It's how it looks AND How it works (historic design)

Were Frances Stuart's clothes
designed to work?
What did she need to do
 while wearing this glam outfit?
This portrait is from an exhibit I went to on a recent trip to London. I talk about visiting London through a sewists eyes, in my June Enchanted by Sewing podcast.

This dress is gorgeous all right, but does it have anything to do with something a middle class California woman would sew today?

Is the tendency to think gorgeous is the be-all-end-all of a garment something that only the gold-satin bedecked Frances Stuart had to cope with three plus centuries ago?

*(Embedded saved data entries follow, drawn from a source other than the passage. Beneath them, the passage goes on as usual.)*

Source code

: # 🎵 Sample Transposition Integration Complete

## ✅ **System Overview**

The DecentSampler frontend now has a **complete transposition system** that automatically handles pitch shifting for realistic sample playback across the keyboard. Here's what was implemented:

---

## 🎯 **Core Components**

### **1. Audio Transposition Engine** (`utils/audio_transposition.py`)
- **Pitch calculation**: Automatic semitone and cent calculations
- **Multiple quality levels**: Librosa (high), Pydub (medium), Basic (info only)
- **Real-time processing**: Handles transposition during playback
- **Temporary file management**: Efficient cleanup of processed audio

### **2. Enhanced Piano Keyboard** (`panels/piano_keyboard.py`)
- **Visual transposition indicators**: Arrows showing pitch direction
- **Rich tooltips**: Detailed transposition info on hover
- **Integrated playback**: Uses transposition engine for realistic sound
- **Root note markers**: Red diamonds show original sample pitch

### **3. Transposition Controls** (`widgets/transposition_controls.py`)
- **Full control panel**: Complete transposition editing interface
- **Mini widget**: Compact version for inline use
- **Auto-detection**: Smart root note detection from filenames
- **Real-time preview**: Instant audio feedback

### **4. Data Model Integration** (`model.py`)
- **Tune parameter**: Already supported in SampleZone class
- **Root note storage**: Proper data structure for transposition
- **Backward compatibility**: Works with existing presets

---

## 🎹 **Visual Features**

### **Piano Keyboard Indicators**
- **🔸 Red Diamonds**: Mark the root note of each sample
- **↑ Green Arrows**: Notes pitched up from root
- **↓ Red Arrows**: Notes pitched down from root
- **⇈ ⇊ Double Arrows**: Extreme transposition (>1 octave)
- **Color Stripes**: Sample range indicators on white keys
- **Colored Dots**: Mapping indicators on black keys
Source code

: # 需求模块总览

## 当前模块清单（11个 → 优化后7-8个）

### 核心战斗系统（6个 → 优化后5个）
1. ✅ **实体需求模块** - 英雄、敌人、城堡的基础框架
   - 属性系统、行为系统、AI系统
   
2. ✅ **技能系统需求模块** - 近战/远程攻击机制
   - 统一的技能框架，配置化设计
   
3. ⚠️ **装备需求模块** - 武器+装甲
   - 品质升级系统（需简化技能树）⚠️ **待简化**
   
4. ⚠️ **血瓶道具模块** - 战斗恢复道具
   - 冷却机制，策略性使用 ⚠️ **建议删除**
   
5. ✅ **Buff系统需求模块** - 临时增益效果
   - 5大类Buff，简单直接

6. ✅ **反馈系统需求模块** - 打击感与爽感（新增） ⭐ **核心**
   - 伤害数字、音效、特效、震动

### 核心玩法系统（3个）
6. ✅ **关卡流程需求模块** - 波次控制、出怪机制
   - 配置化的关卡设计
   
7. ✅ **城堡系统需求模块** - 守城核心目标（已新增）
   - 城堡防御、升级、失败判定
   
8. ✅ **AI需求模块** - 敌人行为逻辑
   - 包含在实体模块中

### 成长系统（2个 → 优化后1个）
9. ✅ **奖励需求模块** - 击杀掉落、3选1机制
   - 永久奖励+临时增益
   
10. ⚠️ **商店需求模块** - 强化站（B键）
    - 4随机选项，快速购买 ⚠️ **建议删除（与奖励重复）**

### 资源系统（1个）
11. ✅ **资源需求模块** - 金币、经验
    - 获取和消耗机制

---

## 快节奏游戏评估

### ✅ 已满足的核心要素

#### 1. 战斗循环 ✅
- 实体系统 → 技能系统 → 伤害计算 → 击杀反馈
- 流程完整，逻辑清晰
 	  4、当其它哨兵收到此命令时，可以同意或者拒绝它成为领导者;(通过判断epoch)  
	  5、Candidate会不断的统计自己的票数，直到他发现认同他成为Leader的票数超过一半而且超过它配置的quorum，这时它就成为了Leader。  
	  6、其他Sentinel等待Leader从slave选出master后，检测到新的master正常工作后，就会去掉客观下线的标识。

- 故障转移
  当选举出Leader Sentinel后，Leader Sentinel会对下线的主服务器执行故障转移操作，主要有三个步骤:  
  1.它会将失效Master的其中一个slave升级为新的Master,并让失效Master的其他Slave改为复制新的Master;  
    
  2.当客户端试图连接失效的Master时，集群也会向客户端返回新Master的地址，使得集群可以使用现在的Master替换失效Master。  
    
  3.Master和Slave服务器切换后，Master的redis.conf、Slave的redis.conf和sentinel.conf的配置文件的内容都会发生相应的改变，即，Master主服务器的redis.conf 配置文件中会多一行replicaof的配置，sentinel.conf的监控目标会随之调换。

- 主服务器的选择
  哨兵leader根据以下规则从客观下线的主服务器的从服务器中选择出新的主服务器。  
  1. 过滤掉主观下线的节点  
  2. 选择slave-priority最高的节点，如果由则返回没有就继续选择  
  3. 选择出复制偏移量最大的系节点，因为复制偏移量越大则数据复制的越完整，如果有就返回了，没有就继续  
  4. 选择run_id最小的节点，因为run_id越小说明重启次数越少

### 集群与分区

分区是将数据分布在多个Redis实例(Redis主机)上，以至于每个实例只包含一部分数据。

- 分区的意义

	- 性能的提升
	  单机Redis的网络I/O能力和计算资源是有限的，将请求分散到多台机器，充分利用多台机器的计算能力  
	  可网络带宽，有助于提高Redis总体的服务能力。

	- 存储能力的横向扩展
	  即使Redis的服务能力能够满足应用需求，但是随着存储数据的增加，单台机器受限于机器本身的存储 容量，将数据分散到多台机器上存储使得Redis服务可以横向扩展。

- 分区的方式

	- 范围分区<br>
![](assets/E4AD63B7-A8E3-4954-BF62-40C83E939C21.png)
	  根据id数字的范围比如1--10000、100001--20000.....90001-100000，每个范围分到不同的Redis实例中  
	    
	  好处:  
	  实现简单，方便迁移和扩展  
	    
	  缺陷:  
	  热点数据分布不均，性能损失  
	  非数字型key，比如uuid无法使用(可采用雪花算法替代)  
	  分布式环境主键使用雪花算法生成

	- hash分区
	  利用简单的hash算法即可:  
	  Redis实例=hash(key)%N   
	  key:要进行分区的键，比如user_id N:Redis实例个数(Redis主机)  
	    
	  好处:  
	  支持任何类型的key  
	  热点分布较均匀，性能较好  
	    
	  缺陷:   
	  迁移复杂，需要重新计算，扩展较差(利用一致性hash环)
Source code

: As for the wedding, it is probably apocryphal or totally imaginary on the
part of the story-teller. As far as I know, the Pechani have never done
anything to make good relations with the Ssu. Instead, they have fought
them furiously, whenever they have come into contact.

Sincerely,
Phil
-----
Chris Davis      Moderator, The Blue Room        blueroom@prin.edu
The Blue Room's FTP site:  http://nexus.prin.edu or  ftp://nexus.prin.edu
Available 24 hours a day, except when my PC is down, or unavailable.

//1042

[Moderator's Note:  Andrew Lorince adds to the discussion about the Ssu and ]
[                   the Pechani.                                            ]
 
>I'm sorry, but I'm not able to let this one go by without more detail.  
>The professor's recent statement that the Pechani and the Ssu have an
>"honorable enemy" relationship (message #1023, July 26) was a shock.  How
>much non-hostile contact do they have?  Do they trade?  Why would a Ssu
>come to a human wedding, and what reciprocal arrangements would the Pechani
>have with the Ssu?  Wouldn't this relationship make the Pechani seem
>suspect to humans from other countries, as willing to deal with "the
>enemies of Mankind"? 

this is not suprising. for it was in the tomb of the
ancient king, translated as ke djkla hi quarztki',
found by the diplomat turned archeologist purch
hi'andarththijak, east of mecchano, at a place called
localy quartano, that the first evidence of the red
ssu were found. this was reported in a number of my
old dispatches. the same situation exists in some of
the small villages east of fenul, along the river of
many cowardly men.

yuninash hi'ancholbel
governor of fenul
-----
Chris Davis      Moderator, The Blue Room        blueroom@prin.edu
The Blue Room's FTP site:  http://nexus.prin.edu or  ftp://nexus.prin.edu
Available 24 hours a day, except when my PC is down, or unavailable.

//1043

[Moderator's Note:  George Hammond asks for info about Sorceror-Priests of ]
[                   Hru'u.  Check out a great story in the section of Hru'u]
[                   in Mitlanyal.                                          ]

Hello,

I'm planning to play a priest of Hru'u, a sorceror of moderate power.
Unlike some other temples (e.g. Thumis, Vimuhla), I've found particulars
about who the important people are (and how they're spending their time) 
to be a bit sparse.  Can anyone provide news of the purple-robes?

As a sewing student in the Cañada Community College Fashion Program, I was particularly interested to read about the experiences of students at the Academy of Art in San Francisco. The piece (http://www.sfchronicle.com/style/article/Four-Seasons-S-F-serves-up-new-uniforms-4506762.php )  describes a project involving the students designing new uniforms for people who serve food at the Four Seasons Hotel.

This was the phrase that had me laughing. "A normal project, we just design what we like, what we imagine in our heads," she said. "This was different. The winning uniform is actually in production, so we have to think about the function of the design. They have to work in them."

Is that a novel thought, or what? Imagine, clothes that have to move around with the person wearing them, and work!

I may love Frances Stuart's glamorous gold dress, but would I really want to dress up like this? How comfortable was she in her corseted body? What was it like to move around in those skirts? Could she run away from scary things, or jump up and down in joy? What could she have done in this frock?

I love the inspiration I find in this dress- the sleeves, the shimmery golden color, and the lovely belt. And most of all, I love the fact that as a middle class woman of today, I can take ideas from this historic ensemble, and incorporate it into a job-able, comfortable, bike able modern design.

Reinterpreting historic details in modern day garments, keeps me enchanted by sewing.